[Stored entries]

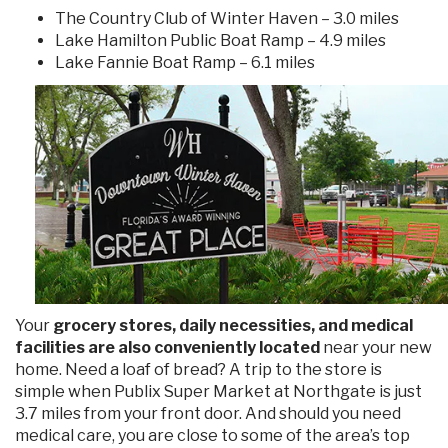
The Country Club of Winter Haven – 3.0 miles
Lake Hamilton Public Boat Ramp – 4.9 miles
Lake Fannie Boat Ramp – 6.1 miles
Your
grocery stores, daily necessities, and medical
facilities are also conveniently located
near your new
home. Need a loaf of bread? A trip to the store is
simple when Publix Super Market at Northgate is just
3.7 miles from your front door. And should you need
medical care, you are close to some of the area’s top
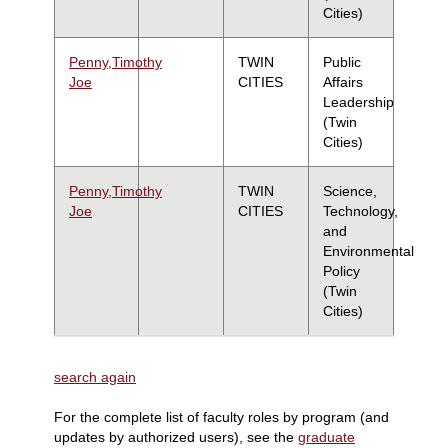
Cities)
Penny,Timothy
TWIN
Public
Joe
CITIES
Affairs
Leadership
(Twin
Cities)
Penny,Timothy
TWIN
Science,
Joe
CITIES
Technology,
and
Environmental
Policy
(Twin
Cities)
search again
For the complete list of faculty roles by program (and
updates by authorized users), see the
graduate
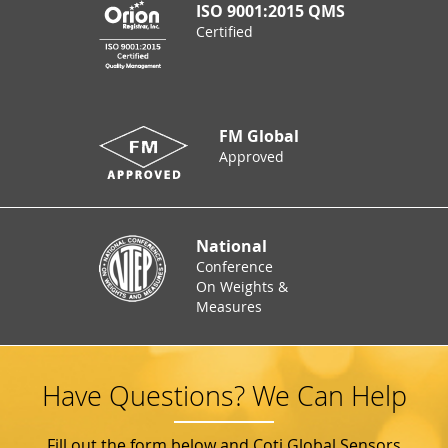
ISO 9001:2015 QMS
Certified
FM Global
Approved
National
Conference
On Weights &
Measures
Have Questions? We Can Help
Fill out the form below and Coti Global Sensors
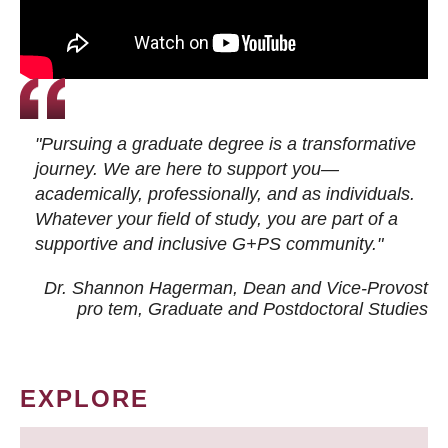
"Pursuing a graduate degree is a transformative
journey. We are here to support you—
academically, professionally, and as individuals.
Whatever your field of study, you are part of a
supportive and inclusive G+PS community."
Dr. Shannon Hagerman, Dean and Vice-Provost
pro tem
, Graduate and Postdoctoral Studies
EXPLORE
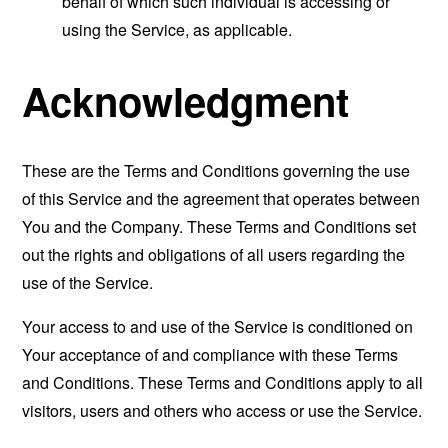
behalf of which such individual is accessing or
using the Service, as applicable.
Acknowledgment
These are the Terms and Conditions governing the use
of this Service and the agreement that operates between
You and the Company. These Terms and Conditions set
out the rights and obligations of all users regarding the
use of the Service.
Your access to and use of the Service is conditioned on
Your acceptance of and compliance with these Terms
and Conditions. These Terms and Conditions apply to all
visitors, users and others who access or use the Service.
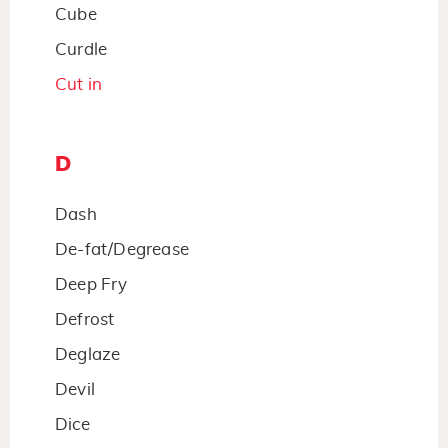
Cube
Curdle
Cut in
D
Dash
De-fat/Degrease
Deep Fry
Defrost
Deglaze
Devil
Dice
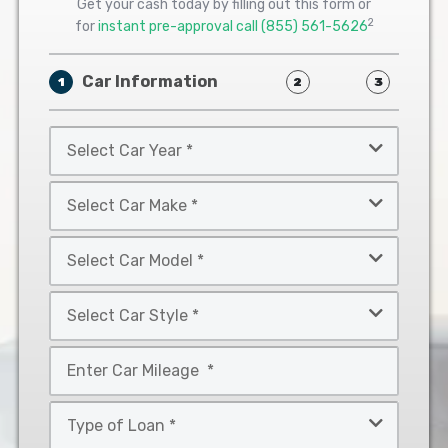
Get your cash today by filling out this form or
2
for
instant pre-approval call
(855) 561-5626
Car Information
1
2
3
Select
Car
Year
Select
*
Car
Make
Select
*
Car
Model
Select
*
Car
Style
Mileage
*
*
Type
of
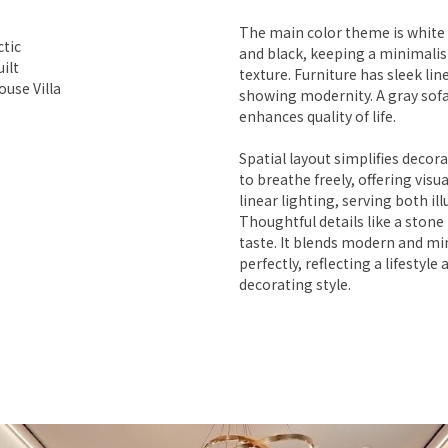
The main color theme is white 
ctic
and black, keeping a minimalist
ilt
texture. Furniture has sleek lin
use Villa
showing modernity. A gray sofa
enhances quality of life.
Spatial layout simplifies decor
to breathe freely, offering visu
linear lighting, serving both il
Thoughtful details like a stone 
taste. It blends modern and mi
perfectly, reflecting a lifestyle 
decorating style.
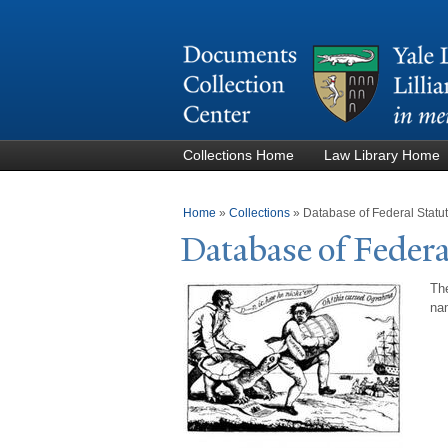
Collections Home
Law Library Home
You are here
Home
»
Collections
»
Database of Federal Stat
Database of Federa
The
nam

...

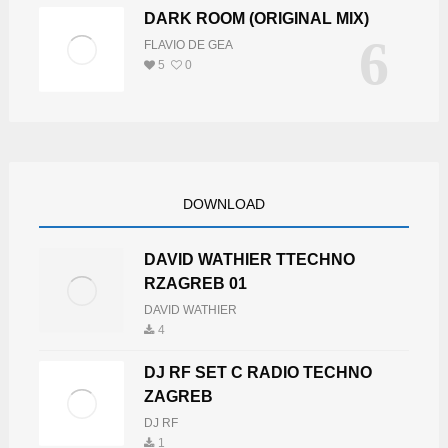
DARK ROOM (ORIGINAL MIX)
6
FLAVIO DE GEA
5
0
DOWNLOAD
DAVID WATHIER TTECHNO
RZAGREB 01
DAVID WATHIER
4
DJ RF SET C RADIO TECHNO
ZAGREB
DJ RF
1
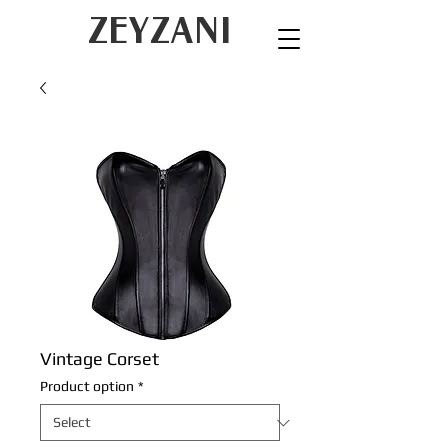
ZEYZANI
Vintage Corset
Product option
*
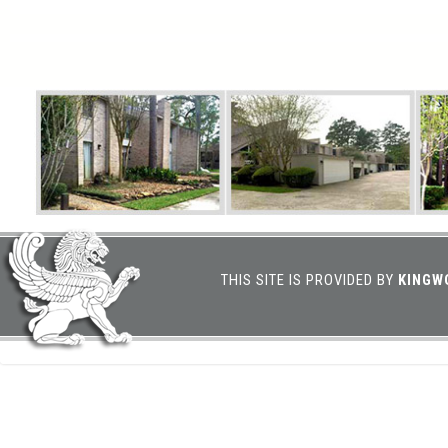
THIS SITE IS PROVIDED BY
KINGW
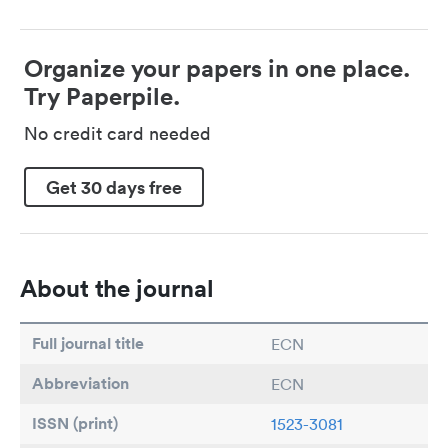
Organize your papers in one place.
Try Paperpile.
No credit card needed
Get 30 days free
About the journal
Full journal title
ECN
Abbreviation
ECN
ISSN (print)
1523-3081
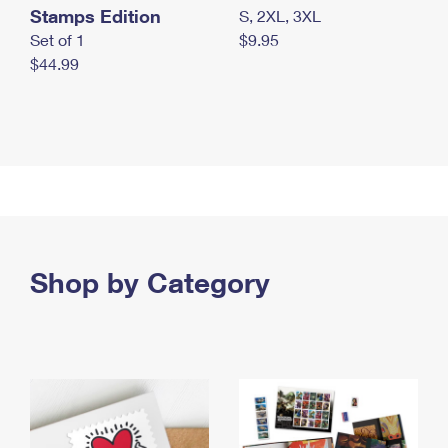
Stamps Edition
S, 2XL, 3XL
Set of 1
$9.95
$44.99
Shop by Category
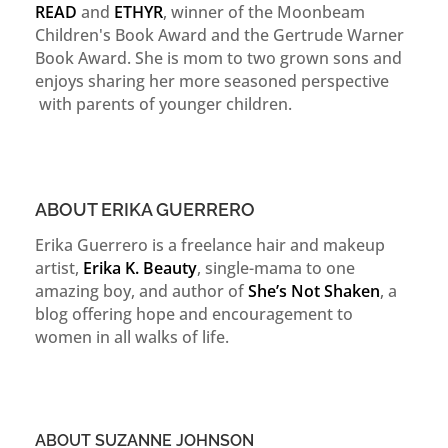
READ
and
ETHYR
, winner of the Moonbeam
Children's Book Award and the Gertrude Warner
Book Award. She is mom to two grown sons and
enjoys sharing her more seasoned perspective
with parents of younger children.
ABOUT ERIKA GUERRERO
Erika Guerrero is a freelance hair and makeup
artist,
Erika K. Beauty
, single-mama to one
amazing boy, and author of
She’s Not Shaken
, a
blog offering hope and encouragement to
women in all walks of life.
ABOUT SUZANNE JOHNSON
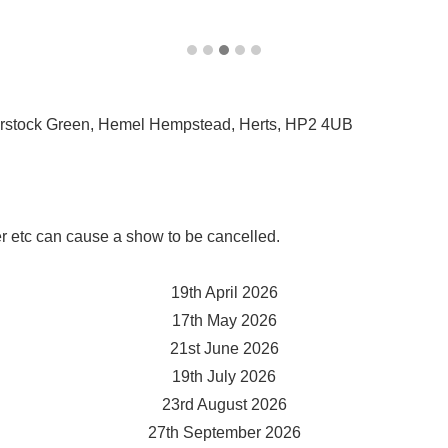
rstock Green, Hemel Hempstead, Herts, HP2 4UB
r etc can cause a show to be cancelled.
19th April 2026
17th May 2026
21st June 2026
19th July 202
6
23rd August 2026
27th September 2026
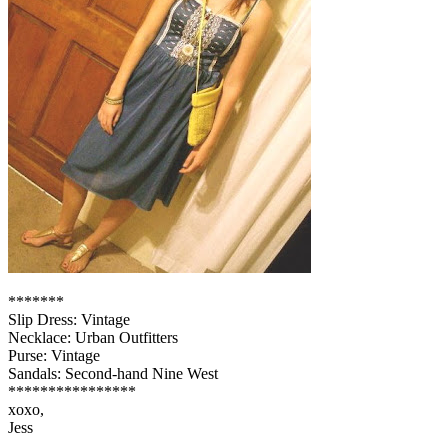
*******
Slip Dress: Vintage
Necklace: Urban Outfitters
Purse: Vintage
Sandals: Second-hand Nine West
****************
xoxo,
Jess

==

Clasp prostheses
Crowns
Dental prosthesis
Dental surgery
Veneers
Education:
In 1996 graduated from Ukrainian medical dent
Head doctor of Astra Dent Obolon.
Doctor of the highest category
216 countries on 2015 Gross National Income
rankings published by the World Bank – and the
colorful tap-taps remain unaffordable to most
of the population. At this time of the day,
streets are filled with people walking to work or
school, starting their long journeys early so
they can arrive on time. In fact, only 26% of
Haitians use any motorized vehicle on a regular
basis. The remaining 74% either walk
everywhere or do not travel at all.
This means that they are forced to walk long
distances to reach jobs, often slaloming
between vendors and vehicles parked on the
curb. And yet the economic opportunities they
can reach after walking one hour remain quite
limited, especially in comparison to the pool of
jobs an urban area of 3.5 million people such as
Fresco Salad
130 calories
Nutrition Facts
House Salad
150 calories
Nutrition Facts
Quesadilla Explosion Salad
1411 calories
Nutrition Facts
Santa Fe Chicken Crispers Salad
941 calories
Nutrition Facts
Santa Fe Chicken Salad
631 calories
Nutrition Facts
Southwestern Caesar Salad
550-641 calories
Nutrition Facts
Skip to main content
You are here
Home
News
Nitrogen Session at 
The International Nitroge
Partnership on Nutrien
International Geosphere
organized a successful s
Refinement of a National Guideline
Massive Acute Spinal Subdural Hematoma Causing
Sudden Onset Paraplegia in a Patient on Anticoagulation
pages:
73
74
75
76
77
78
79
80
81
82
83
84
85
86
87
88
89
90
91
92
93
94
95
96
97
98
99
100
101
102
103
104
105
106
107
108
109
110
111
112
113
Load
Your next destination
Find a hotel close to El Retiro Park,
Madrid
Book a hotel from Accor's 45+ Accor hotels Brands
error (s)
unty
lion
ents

INSTRUCTIONS FOR THE TASK: Using the entries above, transcribe exactly from the line that has "The Country Club of Winter Haven – 3.0 miles" through the line that has "linear lighting, serving both il". Pictures are dropped.

COMPLETED TASK:
The Country Club of Winter Haven – 3.0 miles
Lake Hamilton Public Boat Ramp – 4.9 miles
Lake Fannie Boat Ramp – 6.1 miles
Your
grocery stores, daily necessities, and medical
facilities are also conveniently located
near your new
home. Need a loaf of bread? A trip to the store is
simple when Publix Super Market at Northgate is just
3.7 miles from your front door. And should you need
medical care, you are close to some of the area’s top
Cities)
Penny,Timothy
TWIN
Public
Joe
CITIES
Affairs
Leadership
(Twin
Cities)
Penny,Timothy
TWIN
Science,
Joe
CITIES
Technology,
and
Environmental
Policy
(Twin
Cities)
search again
For the complete list of faculty roles by program (and
updates by authorized users), see the
graduate
ISO 9001:2015 QMS
Certified
FM Global
Approved
National
Conference
On Weights &
Measures
Have Questions? We Can Help
Fill out the form below and Coti Global Sensors
"Pursuing a graduate degree is a transformative
journey. We are here to support you—
academically, professionally, and as individuals.
Whatever your field of study, you are part of a
supportive and inclusive G+PS community."
Dr. Shannon Hagerman, Dean and Vice-Provost
pro tem
, Graduate and Postdoctoral Studies
EXPLORE
behalf of which such individual is accessing or
using the Service, as applicable.
Acknowledgment
These are the Terms and Conditions governing the use
of this Service and the agreement that operates between
You and the Company. These Terms and Conditions set
out the rights and obligations of all users regarding the
use of the Service.
Your access to and use of the Service is conditioned on
Your acceptance of and compliance with these Terms
and Conditions. These Terms and Conditions apply to all
visitors, users and others who access or use the Service.
Cube
Curdle
Cut in
D
Dash
De-fat/Degrease
Deep Fry
Defrost
Deglaze
Devil
Dice
Get your cash today by filling out this form or
2
for
instant pre-approval call
(855) 561-5626
Car Information
1
2
3
Select
Car
Year
Select
*
Car
Make
Select
*
Car
Model
Select
*
Car
Style
Mileage
*
*
Type
of
The main color theme is white 
ctic
and black, keeping a minimalist
ilt
texture. Furniture has sleek lin
use Villa
showing modernity. A gray sofa
enhances quality of life.
Spatial layout simplifies decor
to breathe freely, offering visu
linear lighting, serving both il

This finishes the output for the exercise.